Supplied passage -

Named on the bench for the World Cup quarter-final, against Ireland, Whitelock went on to jackal the winning turnover, as the All Blacks narrowly avoided defeat with a 28-24 win. Whitelock replaced Shannon Frizell off the bench in the 2023 Rugby World Cup final, with South Africa claiming the title as New Zealand lost 11-12. He played his final and 153rd Test match for the All Blacks as a replacement in the 2023 Rugby World Cup final against South Africa in Paris on October 28, 2023

Whitelock, having signed with Pau in the French Top 14, retired from international rugby having scored 7 tries from 153 test caps.

Data supplied -

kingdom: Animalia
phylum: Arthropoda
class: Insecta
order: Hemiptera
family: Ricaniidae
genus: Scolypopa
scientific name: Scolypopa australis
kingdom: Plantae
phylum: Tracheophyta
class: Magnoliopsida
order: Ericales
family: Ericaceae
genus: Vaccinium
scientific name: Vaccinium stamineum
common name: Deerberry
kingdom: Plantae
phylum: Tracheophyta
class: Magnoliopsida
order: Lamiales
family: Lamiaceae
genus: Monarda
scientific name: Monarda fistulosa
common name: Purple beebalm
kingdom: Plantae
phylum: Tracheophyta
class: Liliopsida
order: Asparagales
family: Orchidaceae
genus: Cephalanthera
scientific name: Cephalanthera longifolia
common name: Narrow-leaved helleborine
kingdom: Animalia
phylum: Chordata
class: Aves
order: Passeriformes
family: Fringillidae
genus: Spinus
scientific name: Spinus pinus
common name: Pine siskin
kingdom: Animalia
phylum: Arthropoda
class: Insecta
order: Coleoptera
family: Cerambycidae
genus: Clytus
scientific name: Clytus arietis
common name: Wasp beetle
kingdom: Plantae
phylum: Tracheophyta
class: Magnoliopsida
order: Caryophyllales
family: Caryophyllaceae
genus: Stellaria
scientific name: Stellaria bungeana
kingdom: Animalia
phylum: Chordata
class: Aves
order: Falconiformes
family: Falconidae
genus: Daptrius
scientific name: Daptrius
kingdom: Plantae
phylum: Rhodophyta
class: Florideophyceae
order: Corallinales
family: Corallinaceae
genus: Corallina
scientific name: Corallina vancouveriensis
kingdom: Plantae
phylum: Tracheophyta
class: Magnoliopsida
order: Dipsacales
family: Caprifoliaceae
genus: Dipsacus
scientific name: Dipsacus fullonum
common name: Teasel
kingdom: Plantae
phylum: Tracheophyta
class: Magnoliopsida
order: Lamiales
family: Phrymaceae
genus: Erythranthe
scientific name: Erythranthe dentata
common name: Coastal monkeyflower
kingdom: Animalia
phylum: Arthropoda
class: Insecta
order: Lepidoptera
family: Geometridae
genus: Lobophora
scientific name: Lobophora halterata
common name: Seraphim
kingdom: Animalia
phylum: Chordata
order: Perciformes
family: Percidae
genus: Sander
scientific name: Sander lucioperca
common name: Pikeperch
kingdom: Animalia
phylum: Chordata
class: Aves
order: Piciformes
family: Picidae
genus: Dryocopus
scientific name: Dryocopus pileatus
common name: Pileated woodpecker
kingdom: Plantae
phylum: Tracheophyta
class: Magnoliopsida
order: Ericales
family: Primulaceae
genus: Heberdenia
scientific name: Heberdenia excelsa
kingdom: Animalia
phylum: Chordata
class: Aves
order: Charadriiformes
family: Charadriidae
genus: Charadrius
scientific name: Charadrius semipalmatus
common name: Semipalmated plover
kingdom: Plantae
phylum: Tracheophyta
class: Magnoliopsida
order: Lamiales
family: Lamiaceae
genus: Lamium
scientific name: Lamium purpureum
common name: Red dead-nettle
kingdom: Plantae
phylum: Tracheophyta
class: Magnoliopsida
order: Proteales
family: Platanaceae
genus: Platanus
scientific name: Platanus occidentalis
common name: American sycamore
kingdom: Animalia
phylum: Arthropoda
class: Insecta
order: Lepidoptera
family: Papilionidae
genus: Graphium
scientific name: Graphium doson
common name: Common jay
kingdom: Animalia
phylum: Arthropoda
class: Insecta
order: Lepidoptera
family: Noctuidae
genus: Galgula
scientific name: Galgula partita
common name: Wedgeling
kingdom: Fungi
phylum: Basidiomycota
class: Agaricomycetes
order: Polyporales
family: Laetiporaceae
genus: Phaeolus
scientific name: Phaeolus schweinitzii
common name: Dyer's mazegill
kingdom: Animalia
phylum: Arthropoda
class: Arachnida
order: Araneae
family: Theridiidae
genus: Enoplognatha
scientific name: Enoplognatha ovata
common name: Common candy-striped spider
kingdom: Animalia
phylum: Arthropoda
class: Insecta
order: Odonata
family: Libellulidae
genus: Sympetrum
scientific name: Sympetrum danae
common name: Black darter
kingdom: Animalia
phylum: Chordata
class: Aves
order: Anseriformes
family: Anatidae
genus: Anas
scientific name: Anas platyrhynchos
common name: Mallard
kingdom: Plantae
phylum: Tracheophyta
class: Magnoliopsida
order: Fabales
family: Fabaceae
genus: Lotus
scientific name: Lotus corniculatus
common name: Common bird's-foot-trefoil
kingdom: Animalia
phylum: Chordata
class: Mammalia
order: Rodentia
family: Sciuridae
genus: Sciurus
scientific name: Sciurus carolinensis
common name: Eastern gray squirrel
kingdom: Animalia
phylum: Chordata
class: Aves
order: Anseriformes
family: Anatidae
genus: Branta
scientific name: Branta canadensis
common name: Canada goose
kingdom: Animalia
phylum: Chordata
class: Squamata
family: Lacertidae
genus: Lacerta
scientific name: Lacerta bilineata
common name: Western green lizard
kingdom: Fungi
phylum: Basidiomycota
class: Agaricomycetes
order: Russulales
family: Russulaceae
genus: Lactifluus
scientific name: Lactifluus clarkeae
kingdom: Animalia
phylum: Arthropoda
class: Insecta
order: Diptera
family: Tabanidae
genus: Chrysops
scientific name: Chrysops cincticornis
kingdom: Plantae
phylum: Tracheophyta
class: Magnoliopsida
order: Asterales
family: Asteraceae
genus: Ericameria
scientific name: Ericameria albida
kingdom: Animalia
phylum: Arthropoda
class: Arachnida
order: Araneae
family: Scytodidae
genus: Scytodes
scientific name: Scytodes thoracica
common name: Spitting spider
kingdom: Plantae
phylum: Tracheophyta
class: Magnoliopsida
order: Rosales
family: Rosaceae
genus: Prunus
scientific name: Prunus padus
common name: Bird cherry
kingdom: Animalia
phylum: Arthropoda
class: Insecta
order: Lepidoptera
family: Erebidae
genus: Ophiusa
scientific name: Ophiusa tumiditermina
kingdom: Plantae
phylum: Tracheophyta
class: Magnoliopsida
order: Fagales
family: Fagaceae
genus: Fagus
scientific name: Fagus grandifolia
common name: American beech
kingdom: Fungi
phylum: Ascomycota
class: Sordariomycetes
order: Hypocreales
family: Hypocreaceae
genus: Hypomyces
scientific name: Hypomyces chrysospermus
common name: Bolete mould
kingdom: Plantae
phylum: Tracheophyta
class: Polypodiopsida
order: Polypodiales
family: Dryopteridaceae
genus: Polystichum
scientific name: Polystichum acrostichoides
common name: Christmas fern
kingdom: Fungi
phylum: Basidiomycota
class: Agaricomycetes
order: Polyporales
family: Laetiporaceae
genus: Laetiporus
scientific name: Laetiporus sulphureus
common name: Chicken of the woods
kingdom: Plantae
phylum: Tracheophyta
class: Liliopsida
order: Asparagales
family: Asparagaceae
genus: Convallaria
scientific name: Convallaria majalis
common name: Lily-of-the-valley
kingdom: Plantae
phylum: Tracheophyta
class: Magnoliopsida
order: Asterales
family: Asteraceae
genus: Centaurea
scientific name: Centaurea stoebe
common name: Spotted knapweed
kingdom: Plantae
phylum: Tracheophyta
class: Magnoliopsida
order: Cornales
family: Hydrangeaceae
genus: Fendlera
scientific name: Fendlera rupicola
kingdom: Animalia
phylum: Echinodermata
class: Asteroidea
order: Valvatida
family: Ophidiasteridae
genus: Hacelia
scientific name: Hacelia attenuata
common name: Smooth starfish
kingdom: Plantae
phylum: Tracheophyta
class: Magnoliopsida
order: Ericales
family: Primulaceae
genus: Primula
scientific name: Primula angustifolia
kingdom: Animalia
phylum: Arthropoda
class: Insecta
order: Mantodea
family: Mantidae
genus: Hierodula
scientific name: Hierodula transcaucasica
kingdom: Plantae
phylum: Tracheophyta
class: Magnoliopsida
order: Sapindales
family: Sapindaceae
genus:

Requirement A - According to the passage about Whitelock, what was the score of the 2023 Rugby World Cup final?
Requirement B - List every team named in the passage about Whitelock.
Requirement C - Extend the passage about Whitelock, starting right after its last sentence.
The material above is unrelated to the passage about Whitelock.

Answer box A - South Africa won the final 12-11 over New Zealand.

Answer box B - Ireland, the All Blacks (New Zealand), South Africa and Pau.

Answer box C -
== List of international test tries ==

| Try | Date | Venue | Opponent | Result | Competition |
|---|---|---|---|---|---|
| 1 | 12 June 2010 | Yarrow Stadium, New Plymouth, New Zealand | Ireland | 66–28 (Won) | 2010 Mid-Year tests |
| 2 | 12 June 2010 | Yarrow Stadium, New Plymouth, New Zealand | Ireland | 66–28 (Won) | 2010 Mid-Year tests |
| 3 | 20 November 2010 | Aviva Stadium, Dublin, Ireland | Ireland | 38-18 (Won) | 2010 end-of-year tests |
| 4 | 6 October 2012 | FNB Stadium, Johannesburg, South Africa | South Africa | 32-16 (Won) | 2012 Rugby Championship |
| 5 | 17 September 2016 | AMI Stadium, Christchurch, New Zealand | South Africa | 41–13 (Won) | 2016 Rugby Championship |
| 6 | 6 October 2019 | Tokyo Stadium, Tokyo, Japan | Namibia | 71–9 (Won) | 2019 Rugby World Cup |
| 7 | 24 September 2022 | Eden Park, Auckland, New Zealand | Australia | 40-14 (Won) | 2022 Rugby Championship |

Updated: 24 September 2022
Source:

==Honours==

===Super Rugby===
- Super Rugby Centurion
- Super Rugby Champion - 2017, 2018, 2019, 2020, 2021, 2022, 2023
- Super Rugby Pacific Final Player of the Match
  - 2022, 2023

===Individual===

- New Zealand Rugby Player of the Year
  - Winner: 2017, nominated in 2016
- Test Rugby Centurion
- All Black Captain: 2017–2022 (18 tests)
- World Rugby Men's 15s Dream Team of the Year
  - 2022

In the 2025 New Year Honours, Whitelock was appointed an Officer of the New Zealand Order of Merit, for services to rugby and the community.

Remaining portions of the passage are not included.